On the opposite, for the pressure indicators group the results are not favorable: 50% dependence on external water sources, 130% overexploitation of local sources and 657 ha per year of land use change towards urbanization in the CDMX Conservation Land; which shows that urban water management in the CDMX is in critical condition.
In state indicators, the main attributes were water quality and quantity. Water quantity obtained values of 3,401 Mm3 of annual natural availability in the region and 141 m3 per inhabitant. Water quality in surface sources was also poor. The Chemical Oxygen Demand, Biochemical Oxygen Demand and Total Suspended Solids quality indicators obtained values of 198 mg/l, 43mg/l and 46 mg/l, respectively; the values determined as contaminated for Chemical Oxygen Demand and Biochemical Oxygen Demand and acceptable for Total Suspended Solids, according to Conagua criteria (Conagua, 2015b).
The group of Response indicators obtained values of 36.6% both for treatment and for stopping the reuse of wastewater; this indicates that the CDMX has taken actions for the treatment and reuse of wastewater, but it is still partial. For the indicator of water leaks in the service distribution network, a value of 42% was obtained.
The results of these indicators were organized in a format that allows easy communication and unbiased interpretation for different potential users of the information (Table 3). These results, although partial and limited by the deficiency in the quantity and quality of data, represent the baseline from which future comparisons can be made. Therefore, it can become a reference that points out guidelines for action by the actors involved, whether government, academia, industry or civil society.
Table 3 Summary of trends in the proposed IUWM indicators for the CDMX, 2005-2018.

::::::::

§ What you will do:
1. In the passage on water management in the CDMX, what value was obtained for water leaks in the service distribution network?
2. Please copy the passage on water management in the CDMX word for word, from "The group of" to "or civil society.".
The items after this passage aren't needed.

§ Stored records:
::::::::

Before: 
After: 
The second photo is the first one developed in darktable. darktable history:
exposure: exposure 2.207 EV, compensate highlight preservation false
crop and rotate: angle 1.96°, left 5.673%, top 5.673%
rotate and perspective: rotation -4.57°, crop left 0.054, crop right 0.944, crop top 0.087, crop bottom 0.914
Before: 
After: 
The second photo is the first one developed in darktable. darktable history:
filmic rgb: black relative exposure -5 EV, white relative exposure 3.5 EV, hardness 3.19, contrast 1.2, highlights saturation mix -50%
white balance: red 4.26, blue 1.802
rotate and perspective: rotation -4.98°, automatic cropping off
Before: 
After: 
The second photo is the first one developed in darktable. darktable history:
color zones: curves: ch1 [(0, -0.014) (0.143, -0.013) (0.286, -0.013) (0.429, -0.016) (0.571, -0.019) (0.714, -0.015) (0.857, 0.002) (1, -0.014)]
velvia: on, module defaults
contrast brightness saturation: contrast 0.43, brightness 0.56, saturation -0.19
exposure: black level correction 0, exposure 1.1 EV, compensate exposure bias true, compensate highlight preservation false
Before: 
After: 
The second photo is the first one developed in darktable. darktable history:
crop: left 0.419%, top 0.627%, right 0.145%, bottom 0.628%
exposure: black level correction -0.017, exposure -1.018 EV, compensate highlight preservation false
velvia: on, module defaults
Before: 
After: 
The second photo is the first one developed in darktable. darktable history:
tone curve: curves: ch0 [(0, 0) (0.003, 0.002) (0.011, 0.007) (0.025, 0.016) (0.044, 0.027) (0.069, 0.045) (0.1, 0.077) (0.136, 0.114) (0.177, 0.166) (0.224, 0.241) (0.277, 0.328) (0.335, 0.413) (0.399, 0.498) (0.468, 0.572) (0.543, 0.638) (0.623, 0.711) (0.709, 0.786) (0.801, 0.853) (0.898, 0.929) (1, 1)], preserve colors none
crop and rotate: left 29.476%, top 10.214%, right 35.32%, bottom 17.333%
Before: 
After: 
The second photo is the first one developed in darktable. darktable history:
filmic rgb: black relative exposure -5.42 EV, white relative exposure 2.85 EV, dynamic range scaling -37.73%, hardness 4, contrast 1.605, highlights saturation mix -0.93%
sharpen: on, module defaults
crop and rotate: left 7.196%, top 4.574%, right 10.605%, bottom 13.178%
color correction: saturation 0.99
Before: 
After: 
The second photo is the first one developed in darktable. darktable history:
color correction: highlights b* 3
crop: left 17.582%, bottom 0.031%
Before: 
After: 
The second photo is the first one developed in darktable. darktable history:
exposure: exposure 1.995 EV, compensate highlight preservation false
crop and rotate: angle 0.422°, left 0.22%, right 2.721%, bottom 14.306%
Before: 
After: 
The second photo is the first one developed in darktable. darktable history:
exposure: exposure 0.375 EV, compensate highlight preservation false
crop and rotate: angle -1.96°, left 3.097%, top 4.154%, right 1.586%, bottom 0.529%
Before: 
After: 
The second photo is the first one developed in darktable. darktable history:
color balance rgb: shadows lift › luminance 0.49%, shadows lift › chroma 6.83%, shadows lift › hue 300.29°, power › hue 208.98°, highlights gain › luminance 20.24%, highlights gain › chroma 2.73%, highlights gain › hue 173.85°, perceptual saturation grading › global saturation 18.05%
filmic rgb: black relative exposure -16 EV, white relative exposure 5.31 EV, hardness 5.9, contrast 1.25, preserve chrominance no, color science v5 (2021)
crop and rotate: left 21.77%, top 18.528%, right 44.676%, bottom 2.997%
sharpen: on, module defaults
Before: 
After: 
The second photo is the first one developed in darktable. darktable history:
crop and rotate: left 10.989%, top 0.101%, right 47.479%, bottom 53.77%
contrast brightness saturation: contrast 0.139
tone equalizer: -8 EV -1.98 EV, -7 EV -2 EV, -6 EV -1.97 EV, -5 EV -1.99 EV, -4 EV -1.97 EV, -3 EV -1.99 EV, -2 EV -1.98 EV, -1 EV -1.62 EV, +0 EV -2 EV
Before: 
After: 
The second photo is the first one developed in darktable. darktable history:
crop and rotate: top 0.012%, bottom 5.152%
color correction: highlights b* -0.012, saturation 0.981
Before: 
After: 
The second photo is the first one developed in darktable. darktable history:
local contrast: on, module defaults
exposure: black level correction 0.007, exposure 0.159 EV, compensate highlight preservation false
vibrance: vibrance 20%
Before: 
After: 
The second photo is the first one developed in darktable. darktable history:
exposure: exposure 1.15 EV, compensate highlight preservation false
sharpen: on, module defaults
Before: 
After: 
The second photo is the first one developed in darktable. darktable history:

::::::::

§ Outputs in order:
1. 42%

2.
The group of Response indicators obtained values of 36.6% both for treatment and for stopping the reuse of wastewater; this indicates that the CDMX has taken actions for the treatment and reuse of wastewater, but it is still partial. For the indicator of water leaks in the service distribution network, a value of 42% was obtained.
The results of these indicators were organized in a format that allows easy communication and unbiased interpretation for different potential users of the information (Table 3). These results, although partial and limited by the deficiency in the quantity and quality of data, represent the baseline from which future comparisons can be made. Therefore, it can become a reference that points out guidelines for action by the actors involved, whether government, academia, industry or civil society.